-- start QUOTED TEXT --

If the pint of beer is the trusty pick-up truck, and the craft cocktail the luxe town car, the daiquiri must be the crotch rocket speed bike – bright, loud, kind of crass and, even for those who profess to disapprove, unquestionably thrilling once you take the ride.
The punch line of the drinks world elsewhere, the daiquiri has long enjoyed special status in southeast Louisiana. Daiquiris can be just the foil for a hot day in the semi-tropics, though the appeal is not limited to summer (for some people I know, Christmastime in New Orleans tastes like egg nog daiquiris). We sip them at the multiplex cinema and when picking up out-of-towners at the airport a stop at one of our notorious drive-thru daiquiri shops in the ‘burbs always makes a memorable impression.
These drinks have worked their way into modern New Orleans culture. We don’t go to the “daiquiri bar” in New Orleans, after all, but to the daiquiri shop, like it’s some boutique. There’s even now the New Orleans Daiquiri Festival, which is coming around again Aug. 17 for its third edition. Organizers maintain something like a daily devotional to the daiquiri on its Facebook page.
Of course, some may still regard icy, boozy drinks as a highway to headaches, but daiquiris these days are not just about the Mudslide or 190 Octane. The locally distilled Old New Orleans Rum fuels the drinks at the Daiquiri Festival, for instance, where local bartenders put their own spin on the drink.
And the daiquiri has been turning up at more bars and even a few restaurants.
When the gastropub St. Lawrence opened in the French Quarter last year, the owners kept the daiquiri dispensers left behind by the previous operators. Instead of the usual commercial daiquiri mixes, however, the St. Lawrence crew batches up a Pimm’s Cup daiquiri and other flavors (lately a Louisiana muscadine white sangria), which swirl away behind the bar.

-- end QUOTED TEXT --
-- start DATASET SECTION --

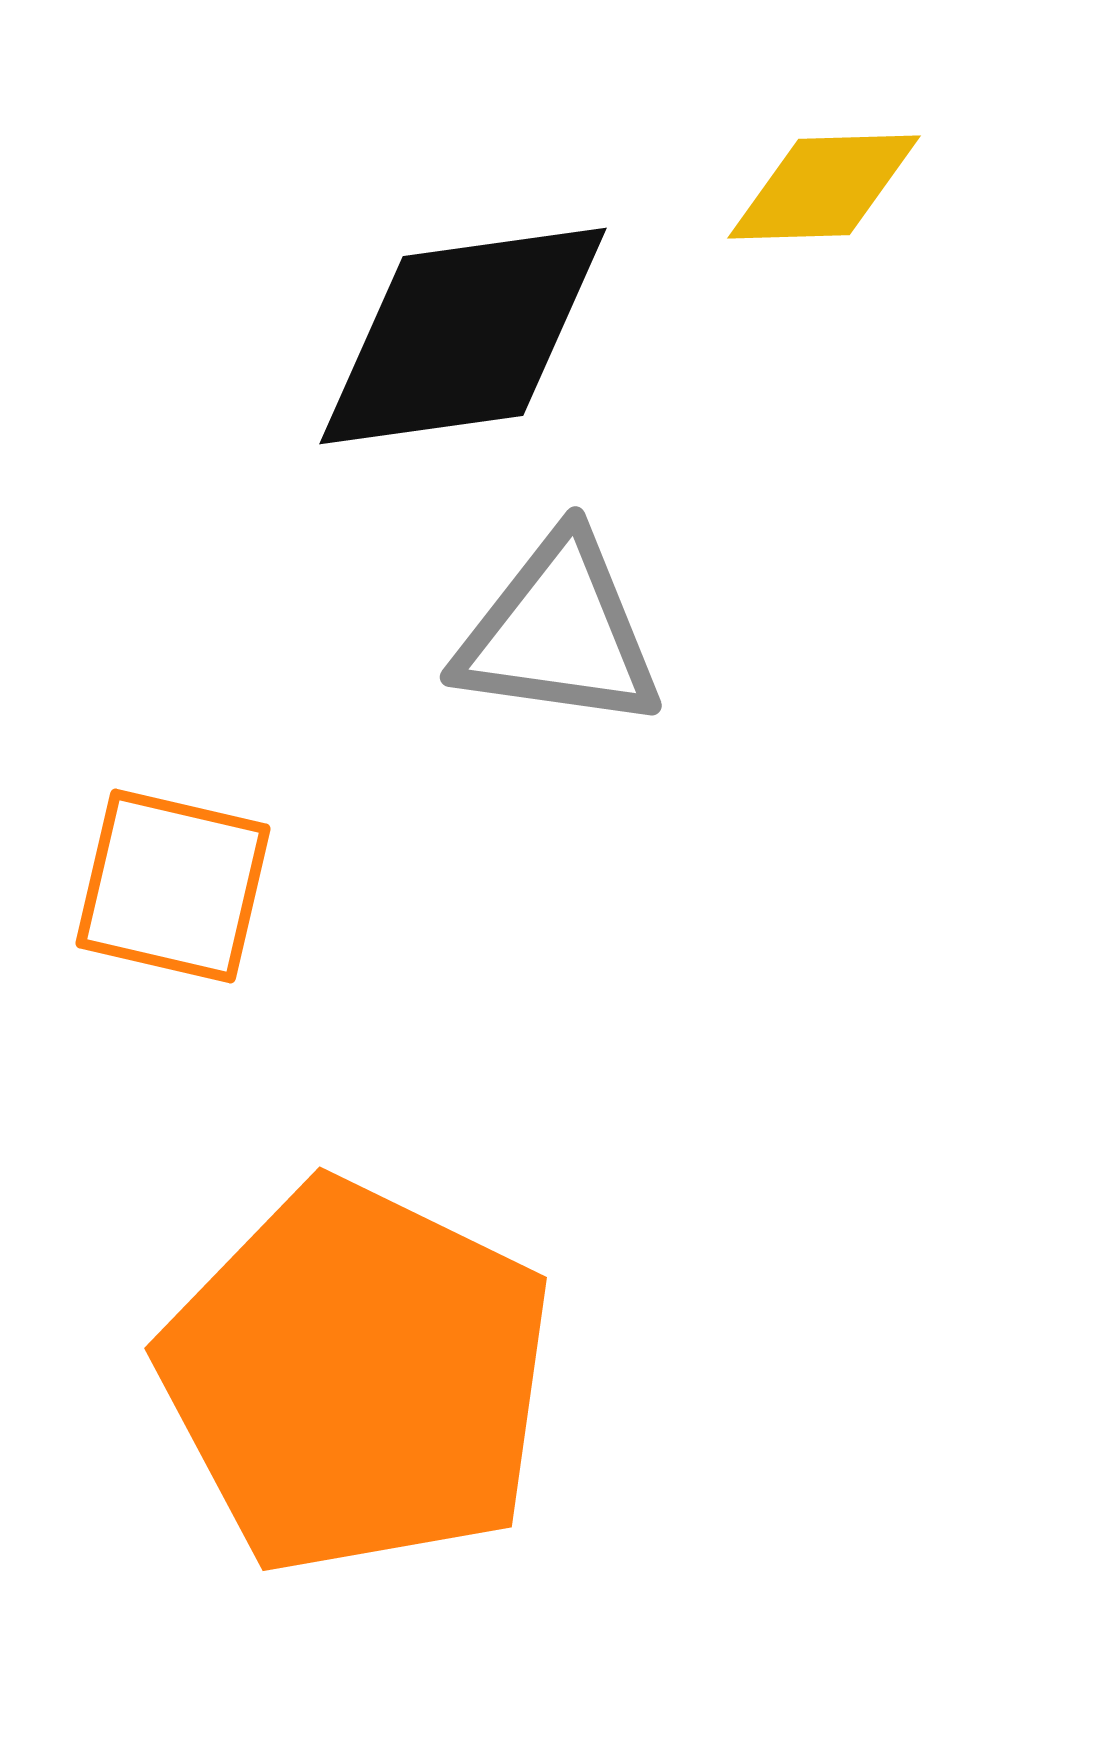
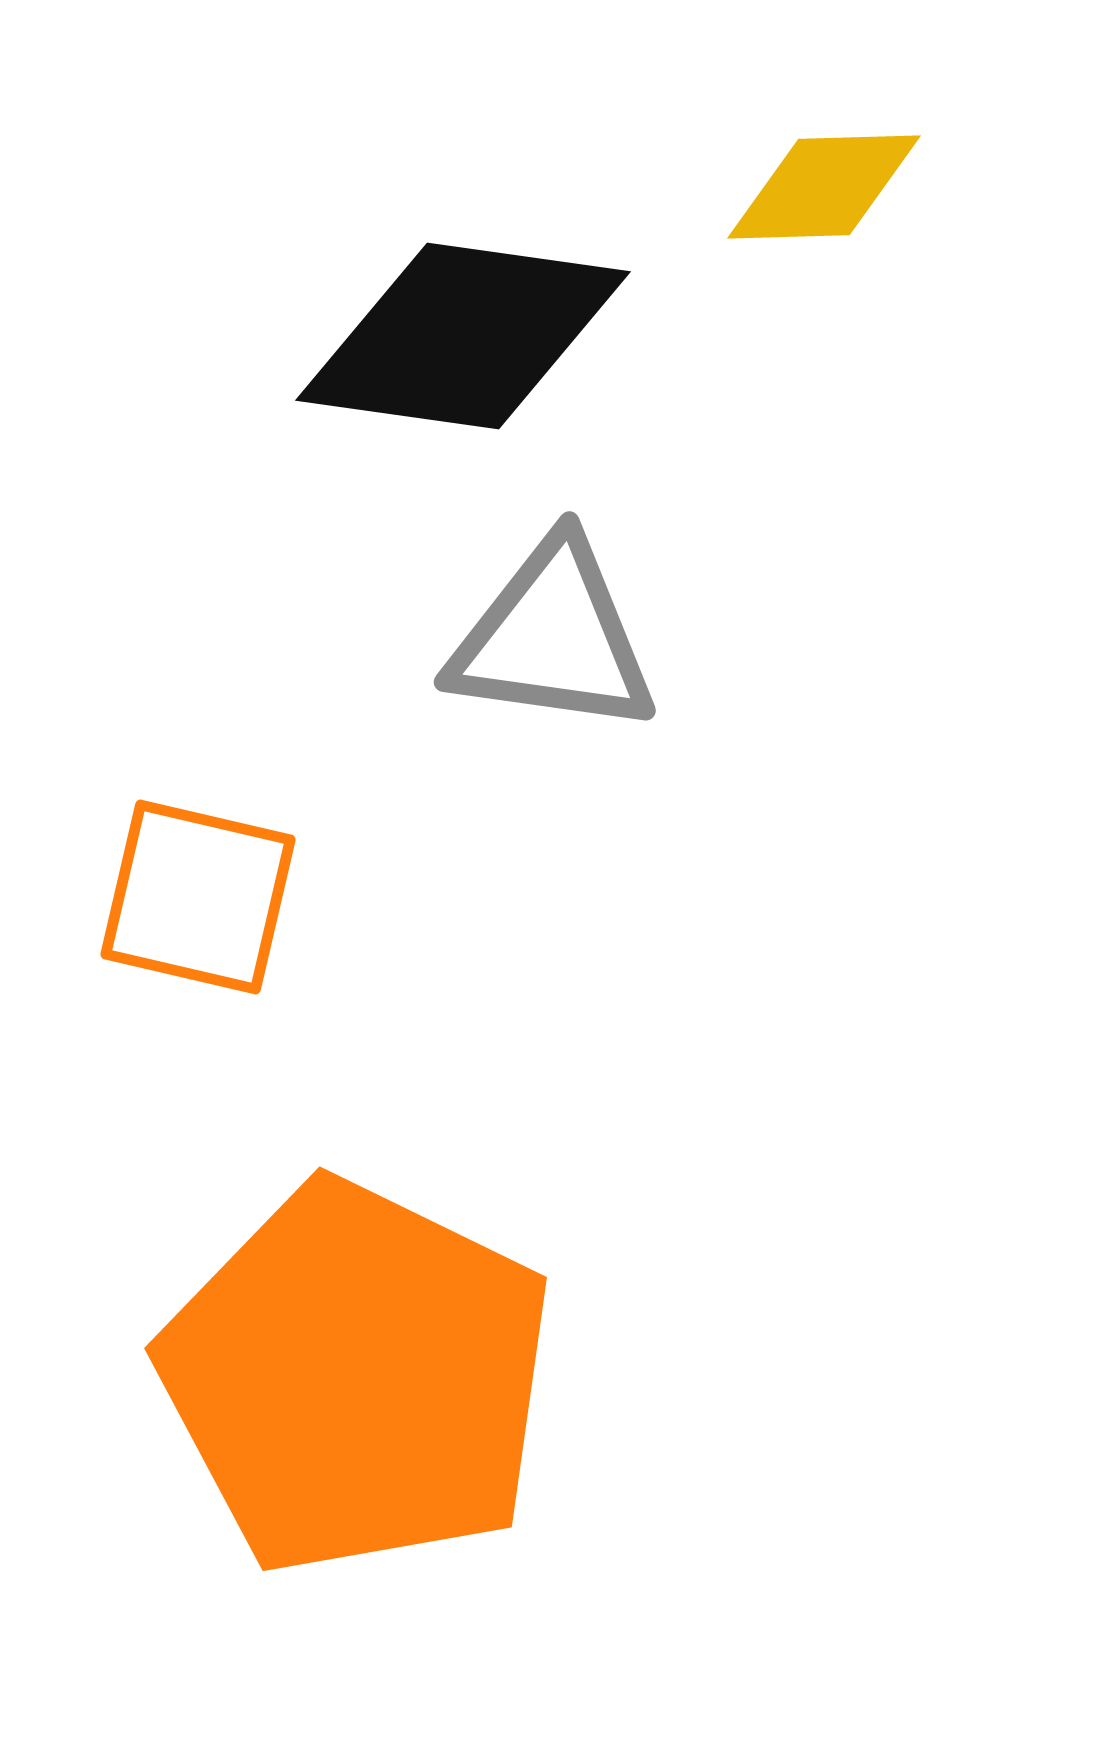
black diamond: rotated 16 degrees clockwise
gray triangle: moved 6 px left, 5 px down
orange square: moved 25 px right, 11 px down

-- end DATASET SECTION --

Transcribe the part of the daiquiri article starting with "These drinks have" and going on through "its Facebook page.".

> [CORRECT ANSWER]
These drinks have worked their way into modern New Orleans culture. We don’t go to the “daiquiri bar” in New Orleans, after all, but to the daiquiri shop, like it’s some boutique. There’s even now the New Orleans Daiquiri Festival, which is coming around again Aug. 17 for its third edition. Organizers maintain something like a daily devotional to the daiquiri on its Facebook page.